Thanks to all who came by yesterday. It was a good time with lots of trains running. There were lots of photos so anyone who wants to post,feel free free to do so.


----------



## Bill Swindell (Jan 2, 2008)

It was very nice to see you and your layout again. One question though, what happens if you have one engine on the front of a train and two on the rear and then stop just the front engine? I thought it was very exciting.


----------



## Ironton (Jan 2, 2008)

Paul, 

Thank you for the wonderful time visiting your layout. I was very impressed.
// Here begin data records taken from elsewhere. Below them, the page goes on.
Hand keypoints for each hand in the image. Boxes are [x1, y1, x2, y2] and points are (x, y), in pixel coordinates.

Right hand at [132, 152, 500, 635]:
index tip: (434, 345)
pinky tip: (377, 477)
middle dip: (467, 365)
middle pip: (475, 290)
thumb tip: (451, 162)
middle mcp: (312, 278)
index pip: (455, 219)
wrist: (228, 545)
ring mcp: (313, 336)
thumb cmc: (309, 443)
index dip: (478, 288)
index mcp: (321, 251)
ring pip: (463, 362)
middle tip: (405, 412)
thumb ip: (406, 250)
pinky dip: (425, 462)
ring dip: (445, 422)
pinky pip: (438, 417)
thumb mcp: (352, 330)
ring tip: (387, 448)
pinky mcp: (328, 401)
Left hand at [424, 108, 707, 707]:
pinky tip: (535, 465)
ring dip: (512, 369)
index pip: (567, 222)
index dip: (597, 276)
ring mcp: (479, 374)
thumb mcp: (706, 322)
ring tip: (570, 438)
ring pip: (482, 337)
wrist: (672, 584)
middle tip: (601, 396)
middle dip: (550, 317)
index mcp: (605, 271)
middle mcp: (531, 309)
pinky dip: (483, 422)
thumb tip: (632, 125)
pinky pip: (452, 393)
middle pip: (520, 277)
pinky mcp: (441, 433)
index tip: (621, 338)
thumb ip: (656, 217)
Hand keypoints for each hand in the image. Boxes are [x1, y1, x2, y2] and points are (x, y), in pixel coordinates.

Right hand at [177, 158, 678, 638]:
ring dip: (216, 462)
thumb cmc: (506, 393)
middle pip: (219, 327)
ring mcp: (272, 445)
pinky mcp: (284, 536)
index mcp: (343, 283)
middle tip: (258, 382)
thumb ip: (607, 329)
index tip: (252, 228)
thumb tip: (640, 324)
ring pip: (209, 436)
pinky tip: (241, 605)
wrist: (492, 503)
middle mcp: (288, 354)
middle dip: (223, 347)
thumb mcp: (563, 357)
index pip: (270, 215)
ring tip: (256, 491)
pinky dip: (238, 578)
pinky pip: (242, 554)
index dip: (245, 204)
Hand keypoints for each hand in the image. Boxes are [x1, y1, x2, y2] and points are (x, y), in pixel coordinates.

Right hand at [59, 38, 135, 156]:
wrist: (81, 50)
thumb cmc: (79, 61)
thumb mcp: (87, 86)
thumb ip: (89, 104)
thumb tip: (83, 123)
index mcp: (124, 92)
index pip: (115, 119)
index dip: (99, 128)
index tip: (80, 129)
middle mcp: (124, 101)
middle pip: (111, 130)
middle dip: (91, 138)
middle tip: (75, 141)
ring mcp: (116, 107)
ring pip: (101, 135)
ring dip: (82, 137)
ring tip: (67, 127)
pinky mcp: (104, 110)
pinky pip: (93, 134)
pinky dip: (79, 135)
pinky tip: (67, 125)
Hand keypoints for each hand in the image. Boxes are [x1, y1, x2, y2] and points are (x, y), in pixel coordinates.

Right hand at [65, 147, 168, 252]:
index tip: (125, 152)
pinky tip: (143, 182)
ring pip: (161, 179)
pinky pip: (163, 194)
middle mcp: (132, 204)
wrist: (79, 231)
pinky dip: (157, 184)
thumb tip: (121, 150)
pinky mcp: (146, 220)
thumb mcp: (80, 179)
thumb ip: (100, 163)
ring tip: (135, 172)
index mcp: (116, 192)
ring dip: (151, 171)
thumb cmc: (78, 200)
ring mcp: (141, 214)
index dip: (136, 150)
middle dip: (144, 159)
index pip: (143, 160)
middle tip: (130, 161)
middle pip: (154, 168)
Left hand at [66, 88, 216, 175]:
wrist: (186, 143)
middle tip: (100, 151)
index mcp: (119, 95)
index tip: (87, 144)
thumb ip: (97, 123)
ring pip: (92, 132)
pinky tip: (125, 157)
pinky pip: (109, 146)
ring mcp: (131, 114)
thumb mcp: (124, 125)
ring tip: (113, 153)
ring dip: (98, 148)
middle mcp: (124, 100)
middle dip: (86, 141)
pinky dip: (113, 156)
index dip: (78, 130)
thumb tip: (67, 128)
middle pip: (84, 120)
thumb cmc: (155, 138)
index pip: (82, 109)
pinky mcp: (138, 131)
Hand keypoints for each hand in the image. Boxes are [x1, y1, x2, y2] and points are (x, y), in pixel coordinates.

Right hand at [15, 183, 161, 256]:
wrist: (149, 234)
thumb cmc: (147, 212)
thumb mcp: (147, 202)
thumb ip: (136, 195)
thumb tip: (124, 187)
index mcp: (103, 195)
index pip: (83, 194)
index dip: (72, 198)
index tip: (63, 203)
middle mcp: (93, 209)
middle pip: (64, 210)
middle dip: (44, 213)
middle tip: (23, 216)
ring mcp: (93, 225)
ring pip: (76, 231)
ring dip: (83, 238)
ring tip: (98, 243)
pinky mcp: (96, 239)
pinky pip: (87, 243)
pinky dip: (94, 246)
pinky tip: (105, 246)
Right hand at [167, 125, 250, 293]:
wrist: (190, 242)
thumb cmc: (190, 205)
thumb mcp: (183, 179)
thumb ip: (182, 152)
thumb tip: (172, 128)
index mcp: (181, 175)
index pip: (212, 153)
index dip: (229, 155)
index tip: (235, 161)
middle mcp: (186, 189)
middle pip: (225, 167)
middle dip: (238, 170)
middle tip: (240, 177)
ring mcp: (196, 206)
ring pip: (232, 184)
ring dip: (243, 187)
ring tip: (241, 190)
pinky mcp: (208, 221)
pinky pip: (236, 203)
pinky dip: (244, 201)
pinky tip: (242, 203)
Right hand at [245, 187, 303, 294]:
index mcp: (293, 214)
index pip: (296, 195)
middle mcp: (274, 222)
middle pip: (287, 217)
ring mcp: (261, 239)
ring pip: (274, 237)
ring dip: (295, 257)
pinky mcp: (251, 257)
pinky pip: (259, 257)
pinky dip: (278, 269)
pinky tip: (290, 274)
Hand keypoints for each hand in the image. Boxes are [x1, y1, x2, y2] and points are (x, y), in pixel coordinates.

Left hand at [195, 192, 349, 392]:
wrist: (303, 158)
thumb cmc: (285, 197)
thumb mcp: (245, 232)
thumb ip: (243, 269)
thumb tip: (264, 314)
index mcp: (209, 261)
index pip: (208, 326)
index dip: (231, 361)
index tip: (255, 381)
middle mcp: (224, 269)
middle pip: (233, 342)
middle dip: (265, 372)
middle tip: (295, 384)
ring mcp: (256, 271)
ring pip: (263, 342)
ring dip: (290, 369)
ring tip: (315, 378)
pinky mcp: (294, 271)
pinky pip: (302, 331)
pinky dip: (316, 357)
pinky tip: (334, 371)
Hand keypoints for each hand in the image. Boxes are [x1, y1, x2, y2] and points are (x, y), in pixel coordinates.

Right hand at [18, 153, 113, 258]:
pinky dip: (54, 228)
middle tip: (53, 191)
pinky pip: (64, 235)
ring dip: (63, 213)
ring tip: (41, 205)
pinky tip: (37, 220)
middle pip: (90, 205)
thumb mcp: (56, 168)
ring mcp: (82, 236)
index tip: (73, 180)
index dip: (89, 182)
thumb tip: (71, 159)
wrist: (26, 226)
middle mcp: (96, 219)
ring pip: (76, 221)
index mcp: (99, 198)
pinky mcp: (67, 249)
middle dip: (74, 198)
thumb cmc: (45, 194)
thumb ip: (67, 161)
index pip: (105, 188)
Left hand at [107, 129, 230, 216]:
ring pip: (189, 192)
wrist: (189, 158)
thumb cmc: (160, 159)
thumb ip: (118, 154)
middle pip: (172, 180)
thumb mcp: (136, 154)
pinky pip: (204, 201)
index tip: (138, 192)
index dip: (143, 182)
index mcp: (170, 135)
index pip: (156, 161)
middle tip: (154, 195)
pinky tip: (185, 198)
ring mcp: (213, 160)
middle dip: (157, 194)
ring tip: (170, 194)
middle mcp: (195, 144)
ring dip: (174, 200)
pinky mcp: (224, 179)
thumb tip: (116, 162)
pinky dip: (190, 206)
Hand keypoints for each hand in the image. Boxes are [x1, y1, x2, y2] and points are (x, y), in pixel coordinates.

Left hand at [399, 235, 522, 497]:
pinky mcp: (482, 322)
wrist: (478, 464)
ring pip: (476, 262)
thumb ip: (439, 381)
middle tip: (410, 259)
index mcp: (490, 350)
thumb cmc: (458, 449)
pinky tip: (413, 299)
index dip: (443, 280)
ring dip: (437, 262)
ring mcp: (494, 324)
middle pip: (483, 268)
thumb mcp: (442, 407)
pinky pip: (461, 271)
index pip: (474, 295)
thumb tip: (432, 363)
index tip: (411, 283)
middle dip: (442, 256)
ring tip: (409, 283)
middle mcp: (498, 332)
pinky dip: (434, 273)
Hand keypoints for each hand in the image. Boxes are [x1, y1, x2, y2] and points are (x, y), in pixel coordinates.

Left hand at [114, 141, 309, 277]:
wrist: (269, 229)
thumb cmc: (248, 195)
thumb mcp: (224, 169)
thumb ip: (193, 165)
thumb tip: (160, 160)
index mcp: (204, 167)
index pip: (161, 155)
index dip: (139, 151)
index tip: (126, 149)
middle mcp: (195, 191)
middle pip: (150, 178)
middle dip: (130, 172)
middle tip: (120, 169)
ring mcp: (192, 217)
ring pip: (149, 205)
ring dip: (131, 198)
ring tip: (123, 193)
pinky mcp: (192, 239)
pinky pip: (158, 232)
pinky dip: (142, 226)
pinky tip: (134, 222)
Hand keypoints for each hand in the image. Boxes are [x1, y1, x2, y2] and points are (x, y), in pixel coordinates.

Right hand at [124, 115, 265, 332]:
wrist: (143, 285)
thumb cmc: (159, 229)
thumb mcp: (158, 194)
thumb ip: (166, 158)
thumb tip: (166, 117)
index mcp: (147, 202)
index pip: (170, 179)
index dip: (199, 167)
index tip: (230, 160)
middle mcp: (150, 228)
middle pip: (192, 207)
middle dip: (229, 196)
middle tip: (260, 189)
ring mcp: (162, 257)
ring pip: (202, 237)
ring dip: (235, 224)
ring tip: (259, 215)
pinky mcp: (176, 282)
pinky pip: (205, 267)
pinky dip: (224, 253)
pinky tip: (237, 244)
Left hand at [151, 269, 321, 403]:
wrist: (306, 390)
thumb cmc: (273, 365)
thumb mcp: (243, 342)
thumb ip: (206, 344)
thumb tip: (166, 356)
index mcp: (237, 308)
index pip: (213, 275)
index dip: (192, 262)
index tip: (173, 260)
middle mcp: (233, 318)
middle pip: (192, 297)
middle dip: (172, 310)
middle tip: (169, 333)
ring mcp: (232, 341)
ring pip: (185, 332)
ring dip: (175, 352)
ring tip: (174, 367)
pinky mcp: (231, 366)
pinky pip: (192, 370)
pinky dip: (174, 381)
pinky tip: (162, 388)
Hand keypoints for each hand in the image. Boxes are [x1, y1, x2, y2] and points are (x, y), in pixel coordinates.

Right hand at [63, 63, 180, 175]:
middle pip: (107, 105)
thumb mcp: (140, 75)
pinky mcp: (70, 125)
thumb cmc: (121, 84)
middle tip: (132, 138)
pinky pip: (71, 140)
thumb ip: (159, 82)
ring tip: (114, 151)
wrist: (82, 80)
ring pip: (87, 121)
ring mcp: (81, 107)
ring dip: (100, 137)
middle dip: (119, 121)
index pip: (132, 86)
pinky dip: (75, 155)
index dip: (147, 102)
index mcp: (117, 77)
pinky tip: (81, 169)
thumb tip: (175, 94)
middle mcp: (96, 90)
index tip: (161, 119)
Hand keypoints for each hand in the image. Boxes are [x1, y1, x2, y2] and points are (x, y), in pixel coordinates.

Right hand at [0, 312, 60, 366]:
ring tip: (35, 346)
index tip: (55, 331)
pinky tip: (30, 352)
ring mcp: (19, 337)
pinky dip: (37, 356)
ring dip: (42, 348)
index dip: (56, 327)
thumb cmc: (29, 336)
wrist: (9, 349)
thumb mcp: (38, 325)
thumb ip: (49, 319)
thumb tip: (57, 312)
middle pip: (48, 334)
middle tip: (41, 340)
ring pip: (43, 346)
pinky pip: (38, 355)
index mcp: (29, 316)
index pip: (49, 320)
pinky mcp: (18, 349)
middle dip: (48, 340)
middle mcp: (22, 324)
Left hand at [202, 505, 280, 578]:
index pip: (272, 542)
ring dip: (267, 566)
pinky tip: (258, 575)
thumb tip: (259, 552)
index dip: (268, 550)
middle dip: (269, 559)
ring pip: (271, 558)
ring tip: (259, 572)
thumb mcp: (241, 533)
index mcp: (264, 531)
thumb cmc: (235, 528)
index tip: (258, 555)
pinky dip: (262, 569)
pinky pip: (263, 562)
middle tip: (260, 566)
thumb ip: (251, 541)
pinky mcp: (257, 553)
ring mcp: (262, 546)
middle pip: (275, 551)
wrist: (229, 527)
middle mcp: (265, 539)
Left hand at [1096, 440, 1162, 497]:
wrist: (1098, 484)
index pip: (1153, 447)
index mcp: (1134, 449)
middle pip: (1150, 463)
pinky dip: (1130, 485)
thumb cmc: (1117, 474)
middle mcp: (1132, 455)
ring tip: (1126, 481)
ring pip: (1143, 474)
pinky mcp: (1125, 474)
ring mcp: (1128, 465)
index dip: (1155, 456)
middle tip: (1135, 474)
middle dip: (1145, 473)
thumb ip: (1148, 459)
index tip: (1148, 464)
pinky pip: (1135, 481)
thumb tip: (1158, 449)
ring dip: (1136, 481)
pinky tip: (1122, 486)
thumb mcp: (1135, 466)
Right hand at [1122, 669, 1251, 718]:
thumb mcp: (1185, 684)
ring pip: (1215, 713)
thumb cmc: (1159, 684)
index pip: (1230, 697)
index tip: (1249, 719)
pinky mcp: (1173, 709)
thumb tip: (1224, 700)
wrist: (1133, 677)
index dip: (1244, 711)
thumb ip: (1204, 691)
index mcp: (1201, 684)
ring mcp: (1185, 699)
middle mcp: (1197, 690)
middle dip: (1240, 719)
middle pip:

Sorry I and my wife stayed so long, but it was hard to say goodbye.


----------



## R.W. Marty (Jan 2, 2008)

Paul,
A big thanks to you and Mary for graciously hosting the open house and inviting us to run on your wonderful railroad. 
I can only imagine what fortitude it must have taken to allow 1:20 scale steam to run on your beautifully detailed 1:29 scale diesel railroad







. I do appreciate the chance to have done so. 
I will post a couple of pictures in a seperate thread
Thanks again
Rick Marty


----------



## Gary Armitstead (Jan 2, 2008)

Rick, 

I'm glad you were able to run on Paul's layout. Paul and Mary are good people. We go back over 45-50 years!


----------